Spring’s Bounty

It is May Day and everything begins anew. The thunderstorm clouds have finally passed over the rim of the Black Mountains and I gaze at the slate grey slant of Celo Knob on my way to – yes – a new job.

As luck would have it, just when my savings is essentially diminished and just when I sign my life away to more student loans, an opportunity presents itself. “Put your dream out there and the universe will support it,” Veva said to me on the square in SmallTown, NC right before she left, sailing on the coattails of her own dreams as a sculptor. In this case, it’s a make-your-own-hours gardening job that will supplement my income for the summer when my teaching job ends.

And so I find myself carving my way up the face of the foothills of the Cane River Valley about twenty minutes from home, driving up the slope for two miles continuously and topping out at the well known home of Libby and Ted, owners of Tasty Dirt Wad studios.

Libby comes out to greet me, standing to at least 6’2” and shaking my hand gently. Her skin is springtime pale, emerging newly from months of winter layers and dappled with red freckles from head to toe. She is in her late fifties though her hair bears only a touch of grey, giving way primarily to strawberry blonde ringlets that frame her easy smile and pale blue eyes.

“I’m so excited you’re here!” she says warmly. “I just can’t get Jill and Ted to work in the garden with me. I need it to get out of my head. I’ll show you around the property.”

With that we begin the tour, glancing into her clay and glass studio, Ted’s crazy sculpture studio, several landscaping gardens, an mangled power cut that needs clearing, and three raised garden beds in dire need of weeding.

“You can begin here today since you’ll be working alone. But ordinarily we can work together, or I’ll just be around if something comes up.” She paces slowly through the garden while we chat, occasionally bending over at the hips to uproot a weed or two. Within twenty minutes I am set up with tools and a wheelbarrow and I slip on my own gloves that I keep stowed in the back pocket of my Carhartt’s.

Working alone under the clear May sun, blue skies above and wispy white clouds kissing the tops of the surrounding hills, life couldn’t have felt much more relaxing. In the face of so many books to read for the master’s, financial stresses, matters of the heart tug-tug-tugging at my sleeve like a needy child, and the struggle to balance my art with my jobby-jobs the garden life seems inspirationally straightforward.

I rejoice in the hatching of a spider’s nest, squatting nose to nose with hundreds of infant baby yellow spiders.
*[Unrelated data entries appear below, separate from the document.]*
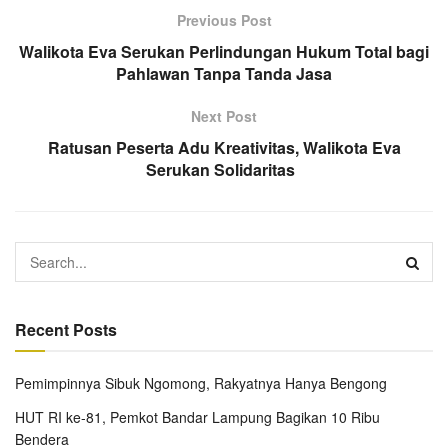
Previous Post
Walikota Eva Serukan Perlindungan Hukum Total bagi
Pahlawan Tanpa Tanda Jasa
Next Post
Ratusan Peserta Adu Kreativitas, Walikota Eva
Serukan Solidaritas
Recent Posts
Pemimpinnya Sibuk Ngomong, Rakyatnya Hanya Bengong
HUT RI ke-81, Pemkot Bandar Lampung Bagikan 10 Ribu
Bendera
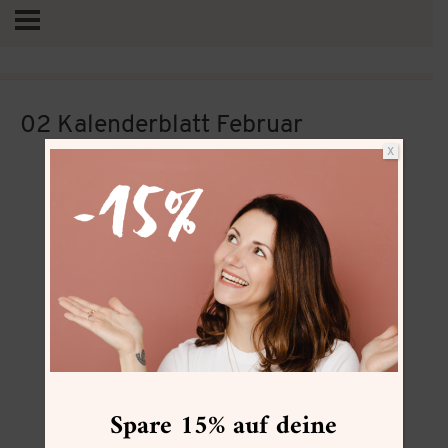
02 Kalenderblatt Februar
X
Vertrag widerrufen
Spare 15% auf deine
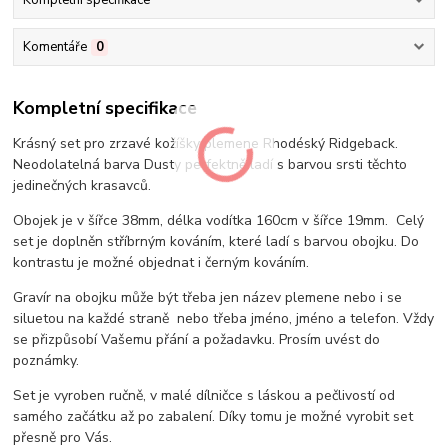
Kompletní specifikace
Komentáře
0
Kompletní specifikace
Krásný set pro zrzavé kožíšky plemene Rhodéský Ridgeback.
Neodolatelná barva Dusty perfektně ladí s barvou srsti těchto
jedinečných krasavců.
Obojek je v šířce 38mm, délka vodítka 160cm v šířce 19mm. Celý
set je doplněn stříbrným kováním, které ladí s barvou obojku. Do
kontrastu je možné objednat i černým kováním.
Gravír na obojku může být třeba jen název plemene nebo i se
siluetou na každé straně nebo třeba jméno, jméno a telefon. Vždy
se přizpůsobí Vašemu přání a požadavku. Prosím uvést do
poznámky.
Set je vyroben ručně, v malé dílničce s láskou a pečlivostí od
samého začátku až po zabalení. Díky tomu je možné vyrobit set
přesně pro Vás.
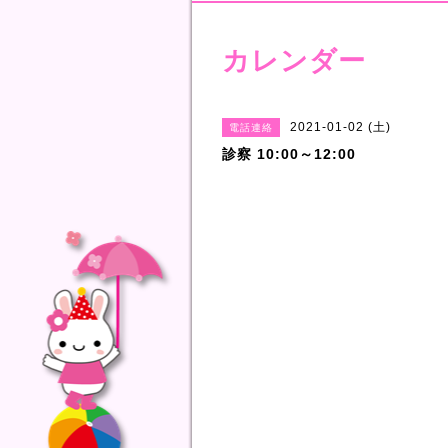
カレンダー
2021-01-02 (土)
電話連絡
診察 10:00～12:00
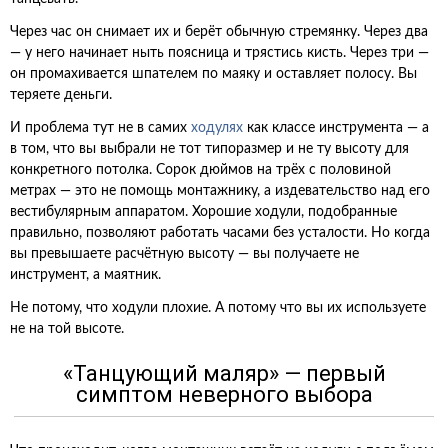
Через час он снимает их и берёт обычную стремянку. Через два
— у него начинает ныть поясница и трястись кисть. Через три —
он промахивается шпателем по маяку и оставляет полосу. Вы
теряете деньги.
И проблема тут не в самих
ходулях
как классе инструмента — а
в том, что вы выбрали не тот типоразмер и не ту высоту для
конкретного потолка. Сорок дюймов на трёх с половиной
метрах — это не помощь монтажнику, а издевательство над его
вестибулярным аппаратом. Хорошие ходули, подобранные
правильно, позволяют работать часами без усталости. Но когда
вы превышаете расчётную высоту — вы получаете не
инструмент, а маятник.
Не потому, что ходули плохие. А потому что вы их используете
не на той высоте.
«Танцующий маляр» — первый
симптом неверного выбора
I watch them as the leader boldly passes his filament into the wind, fate taking care of the rest and wisping the thin strand’s sticky edge safely to another blade of grass. One at a time they crawl, climb, and topple their way through the dense forest of grass, heading towards some mysterious object of desire.

And in these few breaths, as I stare at the hundreds of spiders, each one becomes momentarily like a thought in my mind passing by haphazardly yet without fail, constantly moving and examining, pressing on until something is gained. The words of Walt Whitman’s poem return to me again though this time with an easy heart – and I consider that Whitman had tunnel vision when he wrote about his spiders. That it is more like each spider has an infinite supply of silk filaments, which it can create. And that furthermore, if each filament is a longing or desire, that every filament doesn’t have to be about a painful search for love. That there are all kinds of filaments to put out into the world and just as many places for them to land.

The fresh smell of pulled weeds and cool soil drifts up from the ground and the scent awakens me from my arachnid trance. More than one filament. Millions of places to land. Yes, I can see it now. Love does not have to be a single idea that is longed for or clung to. Filament after filament, love can be one thousand, no one million things at one time. It can be limitless rather than limiting. It can be something given rather than something sought. And it is eternal – it has always been this way, I just need to choose to see it that way.